What is required » Only the count is needed. Count the lines below with the word "овог" in them.

*** Opening of Materials provided ***

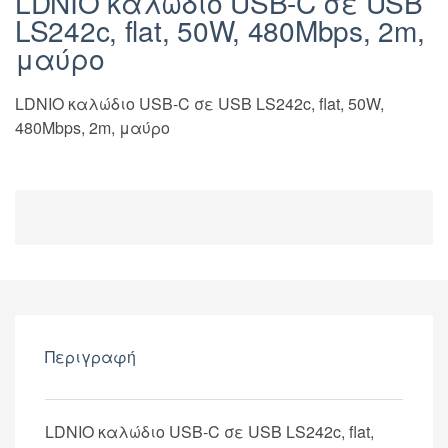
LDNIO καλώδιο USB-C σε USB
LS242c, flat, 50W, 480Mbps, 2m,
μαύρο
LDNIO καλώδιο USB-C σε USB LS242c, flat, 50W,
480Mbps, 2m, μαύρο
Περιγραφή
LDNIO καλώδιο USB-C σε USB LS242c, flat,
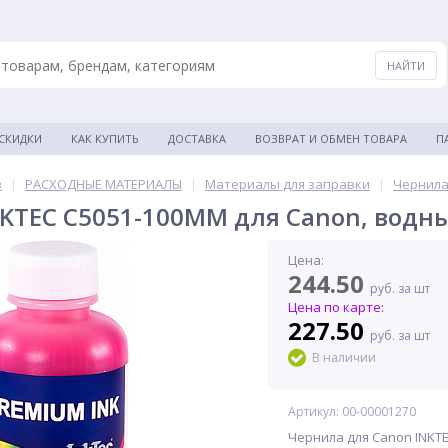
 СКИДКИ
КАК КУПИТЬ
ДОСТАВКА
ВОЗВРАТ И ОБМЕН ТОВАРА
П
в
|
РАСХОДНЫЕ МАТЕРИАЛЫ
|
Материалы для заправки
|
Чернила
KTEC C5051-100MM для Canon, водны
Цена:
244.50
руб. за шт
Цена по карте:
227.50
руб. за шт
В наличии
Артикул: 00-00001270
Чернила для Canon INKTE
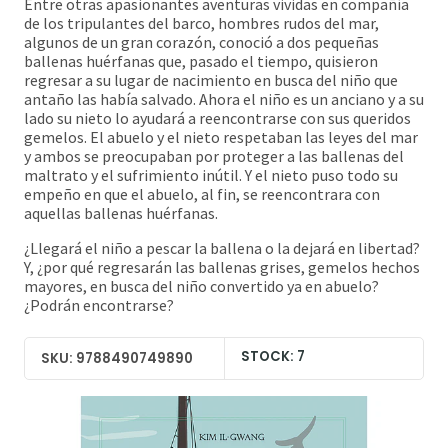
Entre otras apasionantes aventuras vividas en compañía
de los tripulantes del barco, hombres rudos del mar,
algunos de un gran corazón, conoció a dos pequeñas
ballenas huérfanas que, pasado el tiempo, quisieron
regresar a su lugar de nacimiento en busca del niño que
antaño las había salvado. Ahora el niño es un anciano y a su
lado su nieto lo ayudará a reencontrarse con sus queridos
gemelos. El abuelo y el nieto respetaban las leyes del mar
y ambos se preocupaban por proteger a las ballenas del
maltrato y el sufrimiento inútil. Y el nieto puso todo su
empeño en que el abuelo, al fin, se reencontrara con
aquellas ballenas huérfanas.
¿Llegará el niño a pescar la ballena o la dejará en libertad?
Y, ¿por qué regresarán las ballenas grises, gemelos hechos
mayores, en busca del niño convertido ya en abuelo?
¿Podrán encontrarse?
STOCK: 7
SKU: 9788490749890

*** Close of Materials provided ***
*** Opening of Materials provided ***

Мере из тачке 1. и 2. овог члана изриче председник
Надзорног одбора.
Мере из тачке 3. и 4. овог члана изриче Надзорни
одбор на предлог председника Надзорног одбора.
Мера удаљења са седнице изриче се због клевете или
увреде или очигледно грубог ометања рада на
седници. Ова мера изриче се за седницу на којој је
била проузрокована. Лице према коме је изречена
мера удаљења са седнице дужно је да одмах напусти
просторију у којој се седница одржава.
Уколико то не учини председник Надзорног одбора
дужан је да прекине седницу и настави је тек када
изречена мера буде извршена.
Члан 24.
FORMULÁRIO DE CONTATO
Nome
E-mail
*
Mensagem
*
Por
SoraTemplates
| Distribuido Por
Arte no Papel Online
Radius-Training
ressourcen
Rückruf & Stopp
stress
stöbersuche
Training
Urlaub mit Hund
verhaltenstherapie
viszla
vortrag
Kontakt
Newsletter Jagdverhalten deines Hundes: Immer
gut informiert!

*** Close of Materials provided ***

Task answer » 2